Xiong Meicheng, Zhu Di, Van Riper David
Department of Geography, Environment and Society, University of Minnesota, Twin Cities, Minneapolis, USA.
Minnesota Population Center, University of Minnesota, Twin Cities, Minneapolis, USA.
Sci Data. 2025 Jul 1;12(1):1106. doi: 10.1038/s41597-025-05410-0.
Census data, as a traditional data source of resident socio-demographics, provides valuable information for decision-makers, researchers, and the public. While numerous efforts have been made to develop more comprehensive data products based on census datasets, most approaches treat census units as static and independent entities, overlooking their interactions. In this paper, we introduce the "visitor census" dataset, a semantically enriched census that incorporates human visitations extracted from large-scale mobile positioning data. We identified and validated the potential home locations of 3.58 million anonymous mobile phone users across seven U.S. metropolitan statistical areas in July 2021 and utilized home detection results to enrich the socio-demographic profile of the places users visited. The proposed data generation framework is adaptive, allowing future integration of diverse socio-demographic features at varying spatial and temporal scales. Overall, this visitor-based census represents an effort to enrich resident-based census knowledge by incorporating mobilities and spatial interactions in human digital traces, bridging the gap between aggregated and individual analysis, as well as between conventional census and mobile phone data.

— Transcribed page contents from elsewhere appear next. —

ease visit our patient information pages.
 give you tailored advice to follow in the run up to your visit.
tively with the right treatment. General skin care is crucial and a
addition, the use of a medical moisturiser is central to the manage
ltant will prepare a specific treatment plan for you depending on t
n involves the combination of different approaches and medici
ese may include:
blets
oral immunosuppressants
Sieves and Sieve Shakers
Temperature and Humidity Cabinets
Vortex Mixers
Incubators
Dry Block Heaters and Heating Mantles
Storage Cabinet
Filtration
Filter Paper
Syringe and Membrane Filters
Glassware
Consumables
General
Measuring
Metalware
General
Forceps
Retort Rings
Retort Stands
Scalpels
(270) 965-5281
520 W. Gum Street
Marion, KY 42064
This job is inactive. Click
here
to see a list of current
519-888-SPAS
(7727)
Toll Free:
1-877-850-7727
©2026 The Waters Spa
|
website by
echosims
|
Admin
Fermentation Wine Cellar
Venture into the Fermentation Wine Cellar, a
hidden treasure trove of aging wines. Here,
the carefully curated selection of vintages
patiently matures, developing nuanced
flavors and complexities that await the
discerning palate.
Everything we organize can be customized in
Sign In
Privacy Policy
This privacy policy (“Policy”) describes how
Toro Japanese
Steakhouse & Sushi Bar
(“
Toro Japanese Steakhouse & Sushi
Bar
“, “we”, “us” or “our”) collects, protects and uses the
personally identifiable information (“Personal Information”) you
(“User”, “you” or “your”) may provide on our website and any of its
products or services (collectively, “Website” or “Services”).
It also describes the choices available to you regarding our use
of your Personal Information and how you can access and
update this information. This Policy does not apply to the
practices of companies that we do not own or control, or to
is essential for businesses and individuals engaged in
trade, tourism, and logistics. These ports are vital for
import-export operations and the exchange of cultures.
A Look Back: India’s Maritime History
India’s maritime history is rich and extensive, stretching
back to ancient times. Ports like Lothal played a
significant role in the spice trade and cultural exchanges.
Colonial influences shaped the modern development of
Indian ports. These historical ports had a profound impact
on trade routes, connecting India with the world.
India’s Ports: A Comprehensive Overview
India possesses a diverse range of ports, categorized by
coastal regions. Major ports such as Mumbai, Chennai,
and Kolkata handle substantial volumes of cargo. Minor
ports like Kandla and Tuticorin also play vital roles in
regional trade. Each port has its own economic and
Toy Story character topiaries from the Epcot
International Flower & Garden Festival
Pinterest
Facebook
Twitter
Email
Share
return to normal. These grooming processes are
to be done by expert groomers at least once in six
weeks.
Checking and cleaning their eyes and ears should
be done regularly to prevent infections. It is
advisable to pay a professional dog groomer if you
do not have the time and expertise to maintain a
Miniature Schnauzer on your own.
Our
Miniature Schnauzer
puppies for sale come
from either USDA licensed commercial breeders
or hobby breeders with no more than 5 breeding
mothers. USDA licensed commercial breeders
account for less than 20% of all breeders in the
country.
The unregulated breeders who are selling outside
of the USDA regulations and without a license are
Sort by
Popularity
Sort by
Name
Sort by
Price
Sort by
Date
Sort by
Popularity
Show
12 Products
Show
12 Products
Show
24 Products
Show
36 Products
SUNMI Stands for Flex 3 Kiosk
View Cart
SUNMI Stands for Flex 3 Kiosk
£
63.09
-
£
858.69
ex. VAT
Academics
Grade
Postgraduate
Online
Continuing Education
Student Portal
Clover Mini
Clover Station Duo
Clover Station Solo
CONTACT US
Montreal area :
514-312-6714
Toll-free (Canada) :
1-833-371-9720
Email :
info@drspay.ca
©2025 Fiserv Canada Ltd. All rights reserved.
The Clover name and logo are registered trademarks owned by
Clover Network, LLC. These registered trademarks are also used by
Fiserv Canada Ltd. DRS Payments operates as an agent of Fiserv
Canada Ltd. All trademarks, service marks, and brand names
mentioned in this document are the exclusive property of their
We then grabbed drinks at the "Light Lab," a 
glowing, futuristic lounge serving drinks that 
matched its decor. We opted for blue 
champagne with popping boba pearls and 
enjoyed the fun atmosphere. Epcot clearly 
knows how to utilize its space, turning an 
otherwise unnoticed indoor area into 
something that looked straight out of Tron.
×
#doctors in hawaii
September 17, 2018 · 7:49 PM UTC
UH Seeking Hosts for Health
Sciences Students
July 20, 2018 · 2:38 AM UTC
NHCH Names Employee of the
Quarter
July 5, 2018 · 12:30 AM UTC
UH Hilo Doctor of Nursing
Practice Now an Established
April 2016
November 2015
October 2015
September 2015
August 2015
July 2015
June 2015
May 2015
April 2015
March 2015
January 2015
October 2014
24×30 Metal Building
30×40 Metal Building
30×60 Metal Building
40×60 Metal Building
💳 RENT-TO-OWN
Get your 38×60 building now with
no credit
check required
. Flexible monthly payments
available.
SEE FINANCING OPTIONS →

人口普查数据作为居民社会人口统计学的传统数据来源,为决策者、研究人员和公众提供了有价值的信息。尽管人们已经做出了许多努力来基于人口普查数据集开发更全面的数据产品,但大多数方法都将人口普查单位视为静态和独立的实体,而忽略了它们之间的相互作用。在本文中,我们介绍了“访客普查”数据集,这是一种语义丰富的人口普查,它纳入了从大规模移动定位数据中提取的人类访问信息。我们识别并验证了2021年7月美国七个大都市统计区中358万匿名手机用户的潜在家庭住址,并利用家庭检测结果丰富用户访问地点的社会人口概况。所提出的数据生成框架具有适应性,允许在不同的空间和时间尺度上未来整合各种社会人口特征。总体而言,这种基于访客的人口普查旨在通过将人类数字轨迹中的移动性和空间相互作用纳入其中,丰富基于居民的人口普查知识,弥合汇总分析与个体分析之间以及传统人口普查与手机数据之间的差距。